Amid continuous fuel price hikes, the Philippine House committee approved the bill known as the Oil Deregulation Law.
Purpose of the Oil Deregulation Law
Also known as the Downstream Oil Industry Deregulation Act, the committee empowered the measure. However, it’s “subject to form and style.” The introduced stipulation aims to regulate the minimum reserve for petroleum products. Its purpose is to monitor supply security and divide petroleum costs.
“Unbundling the retail price of domestic petroleum product does not run counter to the principle of deregulation, and is, in fact, a tool to ensure its effectivity. “Thus, the DOE (Department of Energy) must be mandated and capacitated to monitor the unbundled retail prices,” said Marikina City Rep. Stella Luz Quimbo.
She added that the measure would prevent companies from adjusting their pump prices unlawfully. They based it on the Mean of Platts Singapore’s (MOPS) weekly changes. It could be likewise established on the average daily trading transactions of diesel and gasoline.
The Singapore-based market wire service Standard and Poor’s Platts evaluates and summarizes the said transactions. Besides, it mustn’t be the presumption of price monitoring in the Philippines. Quimbo is also one of the authors of the legislation.
Earlier, the Palace conferred with Congress to review the Oil Deregulation Law. It’s a part of the government’s medium-term feedback to the Russia-Ukraine crisis.
Reduction of Excise Tax on Fuel Products
The Fuel Crisis Ad Hoc Committee highly suggested the endorsement of House Bill 10488 to the House of Representatives. The statute seeks to reduce the excise tax on fuel products.
Unquestionably, it will terminate TRAIN Law excise tax rates if the crude oil price exceeds $80. At the same time, it will return the same when it drops down to $65. The bill that amends the Oil Deregulation Law could quickly handle the country’s issues with increasing petroleum products.
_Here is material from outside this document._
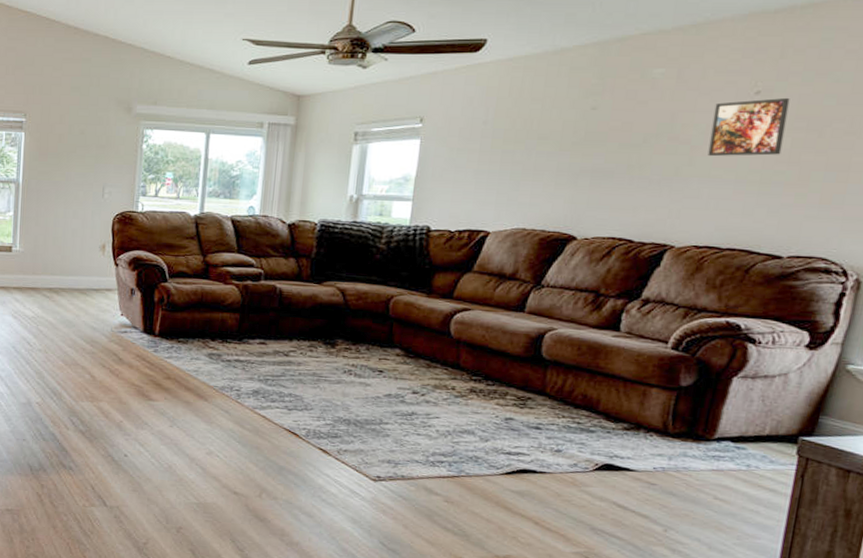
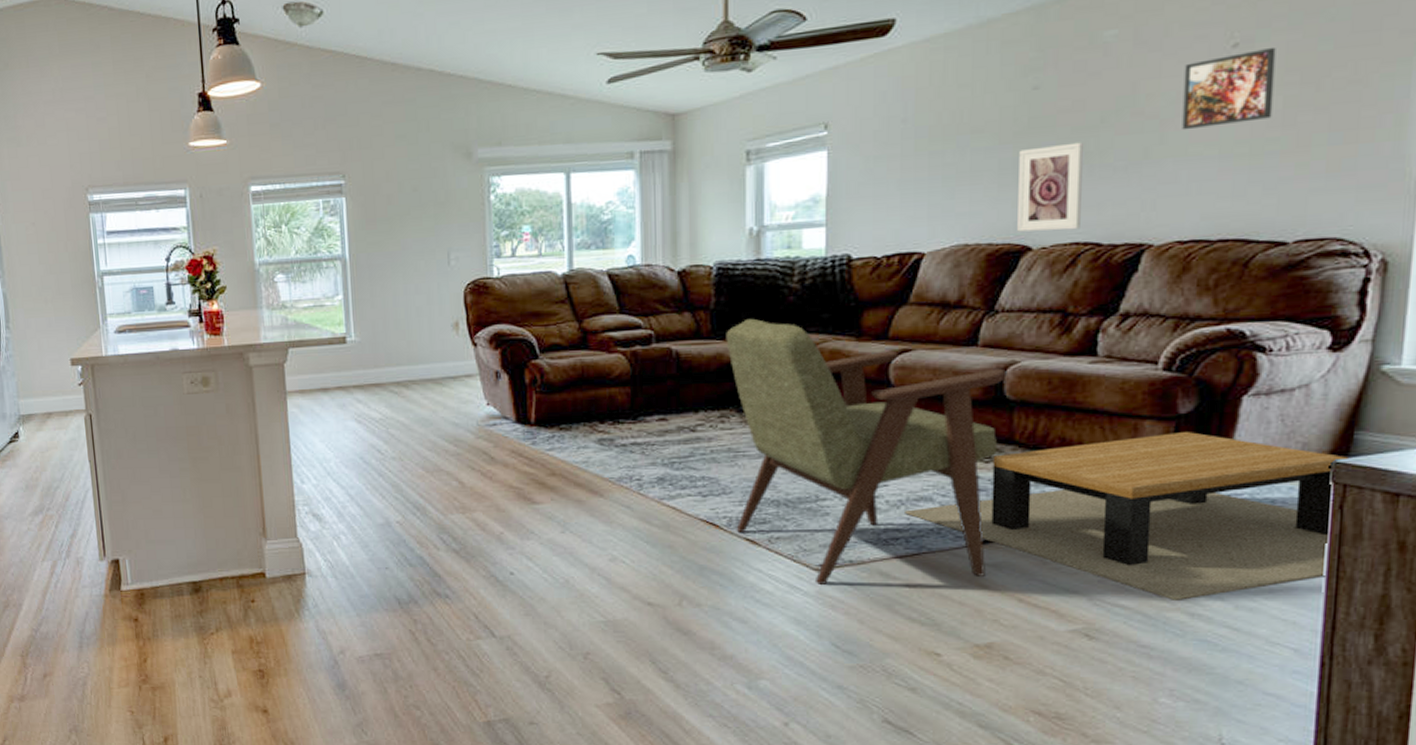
armchair: none [312,269,546,501] -> present [726,318,1007,584]
coffee table: none [451,400,813,539] -> present [905,432,1348,602]
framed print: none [566,156,628,227] -> present [1017,142,1085,232]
“Our country is facing a serious energy crisis as oil prices have steadily increased for the past ten weeks. The year-to-date price adjustments for gasoline, diesel, kerosene and LPG stand at net increments of P20.25 per liter, P20.55 per liter, P17.58 per liter, and P12.05 per kilogram, respectively,” said the committee.
Government-Owned Strategic Petroleum Reserve
The worldwide market is experiencing wavering oil prices. The Independent Philippine Petroleum Companies Association (IPPCA) considers initiating government-owned strategic petroleum reserves. According to the organization, it is one of the long-term solutions to tackle the unpredictable oil prices.
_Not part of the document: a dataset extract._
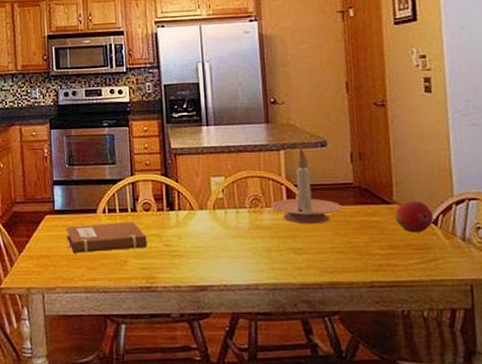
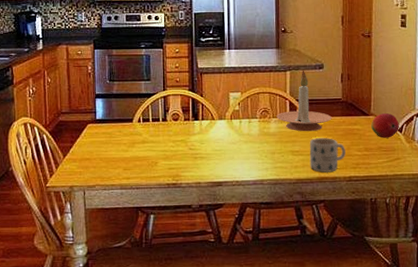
notebook: present [66,222,147,253] -> none [106,130,175,156]
mug: none [315,232,364,276] -> present [309,138,346,173]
“It’s strategic to store crude because you don’t need to dispose (of) it immediately, unlike diesel or gasoline,” said IPPCA chair Fernando Martinez.
He said in a Senate Energy Committee hearing that the supply facility should store crude. It’s because crude is safer to store than diesel or gasoline. The industry seeks the government’s help to convert lands in Bataan and Batangas for strategic reserve facilities since both provinces have ports.
Moreover, Martinez outlined a recommendation for the central bank to put Philippine reserves not only in gold or dollars. He’s also suggesting putting reserves in “black gold” or petroleum.
According to IPPCA, oil players are now investing ₱15 billion additional capital. They will import the same output of petroleum products regardless of the skyrocketing world market prices. He added that oil companies would shoulder all the losses when the price drops after doubling their stocks. Rather than holding off the excise tax after three months of a surge in oil prices, he suggested the suspension be after a month.